Other years, the snowpack is down, spring runoff is low, reservoirs drop, and worry starts.  Water supply fluctuates, but demand only increases.  Oh, wait, during a big drought recently,  the Denver Water Board shifted its priority from dam building and water diversion to conservation.  It worked, and continues to work, not just with Denver.  Another water source is also coming into use.   

Water law says if you use water from your nearby stream, you must return what you didn’t use to the stream.  Water users downstream get lots of their water from return flows from irrigation or wastewater plant outflows.  Water law also states that water you divert from another basin does not have to be returned.  You can use it to extinction.  So what once went downstream is being captured in new reservoirs downstream made from old gravel pits and used for water exchanges, where downstream users trade their upstream water rights for return flow water from Denver.  The potato and corn fields don’t seem to mind.   

The other thing happening is taking that foreign water, treating it, and pumping it upstream for reuse.  At this point it is mostly for irrigation of parks, golf courses, and the like, but it is also being treated to drinking water standards.  Yes, you might be drinking water that once was sewage.  Not to worry, think about Omaha, St.
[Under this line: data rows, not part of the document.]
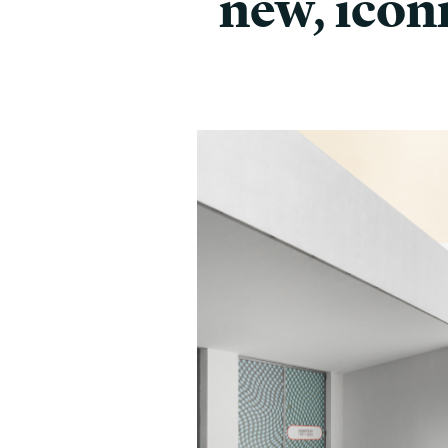
new, icon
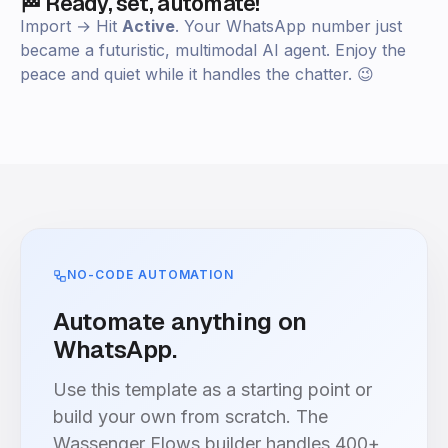
🏁 Ready, set, automate!
Import → Hit
Active
. Your WhatsApp number just
became a futuristic, multimodal AI agent. Enjoy the
peace and quiet while it handles the chatter. 😉
NO-CODE AUTOMATION
Automate anything on
WhatsApp.
Use this template as a starting point or
build your own from scratch. The
Wassenger Flows builder handles 400+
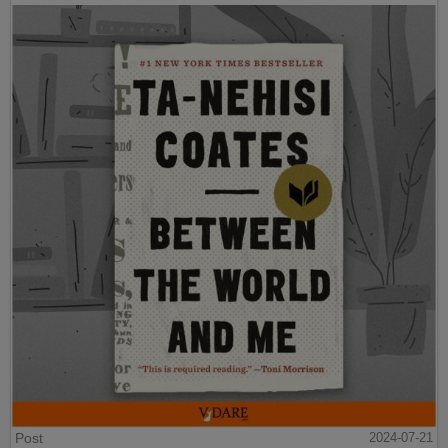
Post
2024-07-21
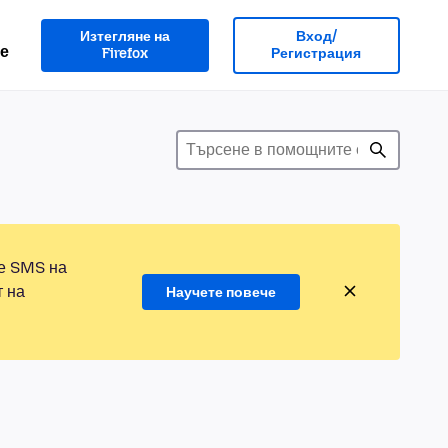
Изтегляне на
Вход/
е
Firefox
Регистрация
те SMS на
т на
Научете повече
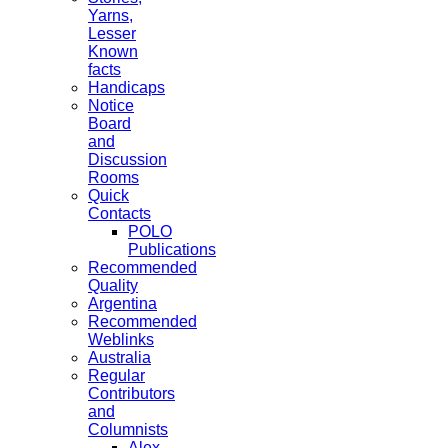
Yarns,
Lesser
Known
facts
Handicaps
Notice
Board
and
Discussion
Rooms
Quick
Contacts
POLO
Publications
Recommended
Quality
Argentina
Recommended
Weblinks
Australia
Regular
Contributors
and
Columnists
Alex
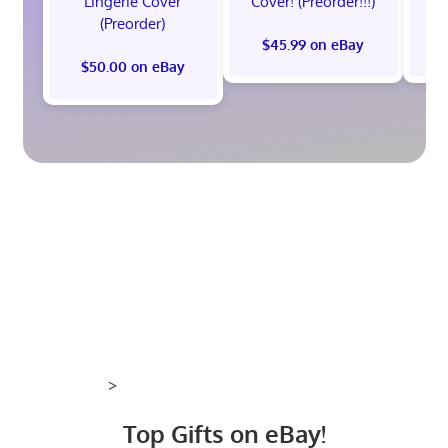
Lingerie Cover
Cover! (Preorder!!!)
Co
(Preorder)
$45.99 on eBay
$50.00 on eBay
>
Top Gifts on eBay!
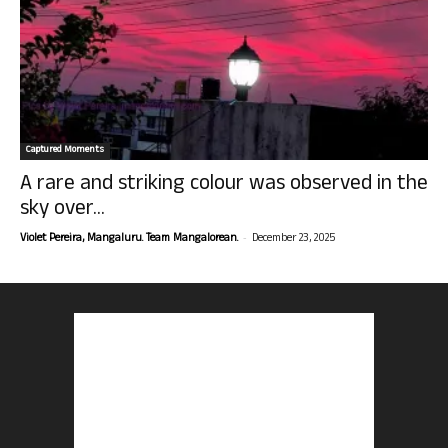
Captured Moments
A rare and striking colour was observed in the
sky over...
-
Violet Pereira, Mangaluru. Team Mangalorean.
December 23, 2025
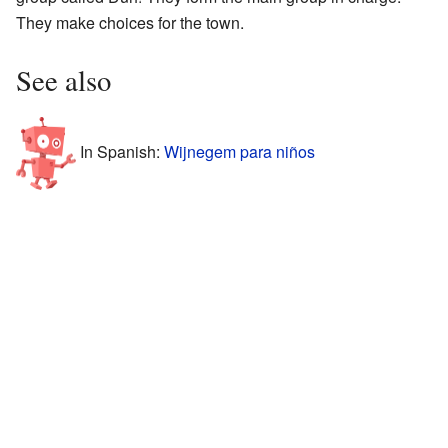
They make choices for the town.
See also
In Spanish:
Wijnegem para niños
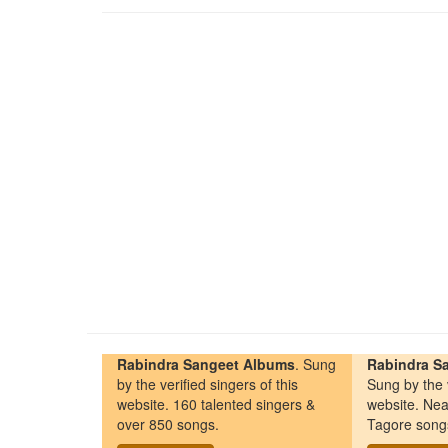
Rabindra Sangeet Albums
. Sung
Rabindra Sa
by the verified singers of this
Sung by the v
website. 160 talented singers &
website. Nea
over 850 songs.
Tagore song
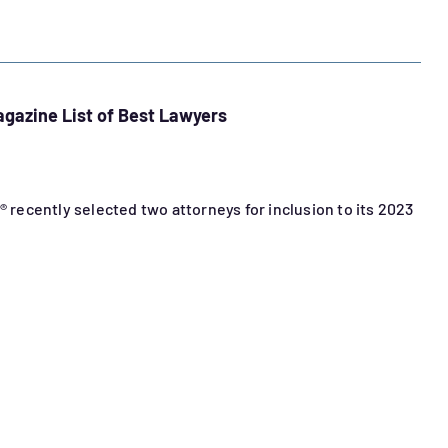
agazine List of Best Lawyers
® recently selected two attorneys for inclusion to its 2023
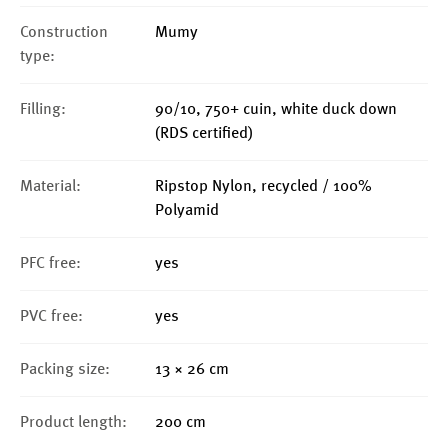
Construction
Mumy
type:
Filling:
90/10, 750+ cuin, white duck down
(RDS certified)
Material:
Ripstop Nylon, recycled / 100%
Polyamid
PFC free:
yes
PVC free:
yes
Packing size:
13 × 26 cm
Product length:
200 cm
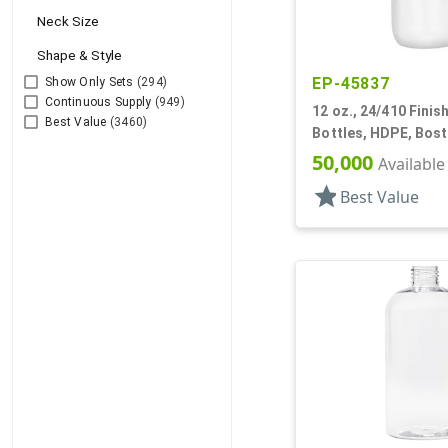
Neck Size
Shape & Style
EP-45837
Show Only Sets
(294)
Continuous Supply
(949)
12 oz., 24/410 Finish
Best Value
(3460)
Bottles, HDPE, Bos
50,000
Available
star
Best Value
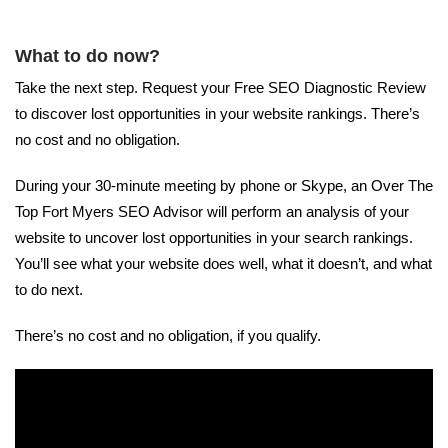
What to do now?
Take the next step. Request your Free SEO Diagnostic Review
to discover lost opportunities in your website rankings. There’s
no cost and no obligation.
During your 30-minute meeting by phone or Skype, an Over The
Top Fort Myers SEO Advisor will perform an analysis of your
website to uncover lost opportunities in your search rankings.
You’ll see what your website does well, what it doesn’t, and what
to do next.
There’s no cost and no obligation, if you qualify.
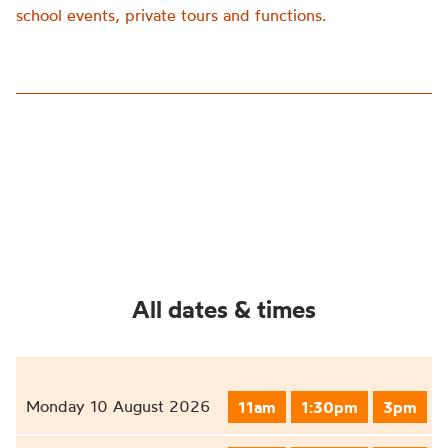
school events, private tours and functions.
All dates & times
Monday 10 August 2026
11am
1:30pm
3pm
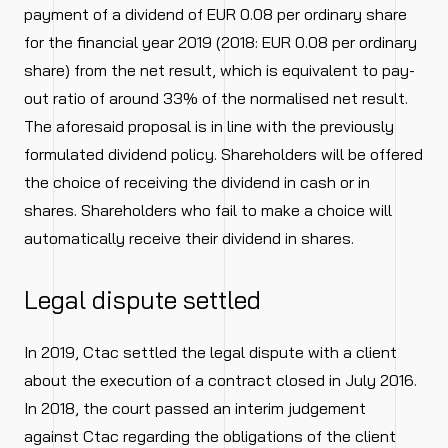
payment of a dividend of EUR 0.08 per ordinary share
for the financial year 2019 (2018: EUR 0.08 per ordinary
share) from the net result, which is equivalent to pay-
out ratio of around 33% of the normalised net result.
The aforesaid proposal is in line with the previously
formulated dividend policy. Shareholders will be offered
the choice of receiving the dividend in cash or in
shares. Shareholders who fail to make a choice will
automatically receive their dividend in shares.
Legal dispute settled
In 2019, Ctac settled the legal dispute with a client
about the execution of a contract closed in July 2016.
In 2018, the court passed an interim judgement
against Ctac regarding the obligations of the client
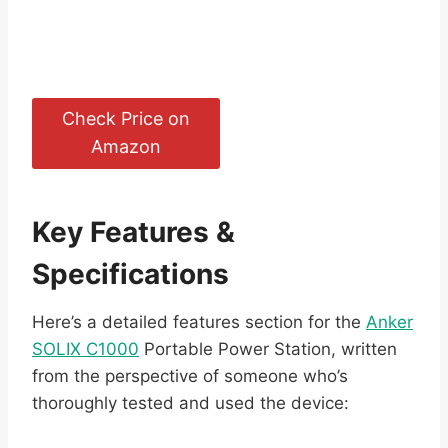
Check Price on
Amazon
Key Features &
Specifications
Here’s a detailed features section for the
Anker
SOLIX C1000
Portable Power Station, written
from the perspective of someone who’s
thoroughly tested and used the device:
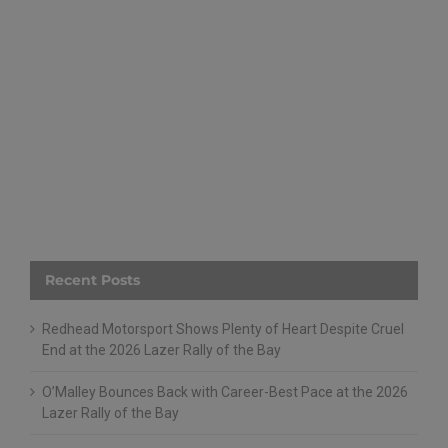
Recent Posts
Redhead Motorsport Shows Plenty of Heart Despite Cruel
End at the 2026 Lazer Rally of the Bay
O’Malley Bounces Back with Career-Best Pace at the 2026
Lazer Rally of the Bay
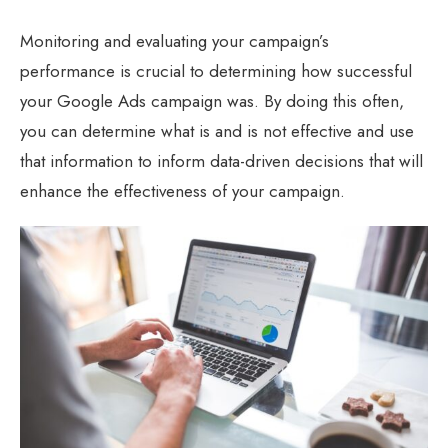
Monitoring and evaluating your campaign’s
performance is crucial to determining how successful
your Google Ads campaign was. By doing this often,
you can determine what is and is not effective and use
that information to inform data-driven decisions that will
enhance the effectiveness of your campaign.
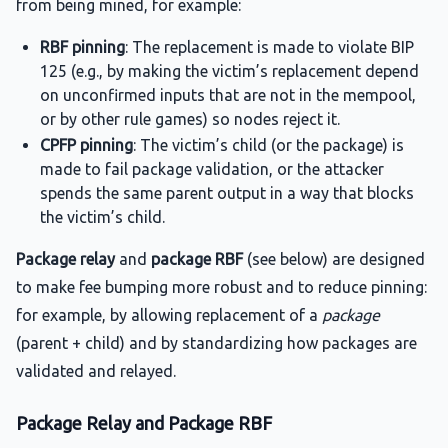
from being mined, for example:
RBF pinning
: The replacement is made to violate BIP
125 (e.g., by making the victim’s replacement depend
on unconfirmed inputs that are not in the mempool,
or by other rule games) so nodes reject it.
CPFP pinning
: The victim’s child (or the package) is
made to fail package validation, or the attacker
spends the same parent output in a way that blocks
the victim’s child.
Package relay
and
package RBF
(see below) are designed
to make fee bumping more robust and to reduce pinning:
for example, by allowing replacement of a
package
(parent + child) and by standardizing how packages are
validated and relayed.
Package Relay and Package RBF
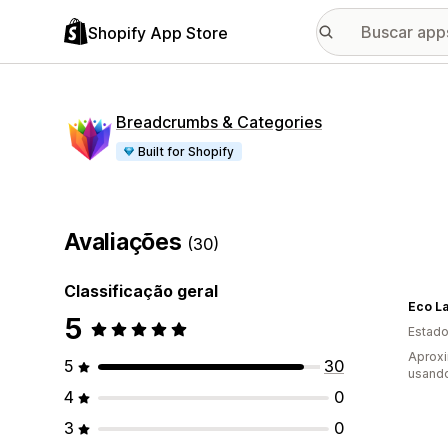
Shopify App Store
Breadcrumbs & Categories
Built for Shopify
Avaliações
(30)
Classificação geral
5
Estado
Aprox
5
30
usand
4
0
3
0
Louis, Memphis, and New Orleans.  What are they drinking? 

Eventually this will all end.  The water will run out.  At some point, tap fees for new housing or industry will soar and development will go elsewhere.  The growth cannot continue indefinitely.  The same thing will occur in the entire Colorado River Basin.  Despite every effort to conserve or store more water, it is going to run out.  The new growth will then go to Cincinnati and Birmingham, all those wet places back East..  They have lots of water.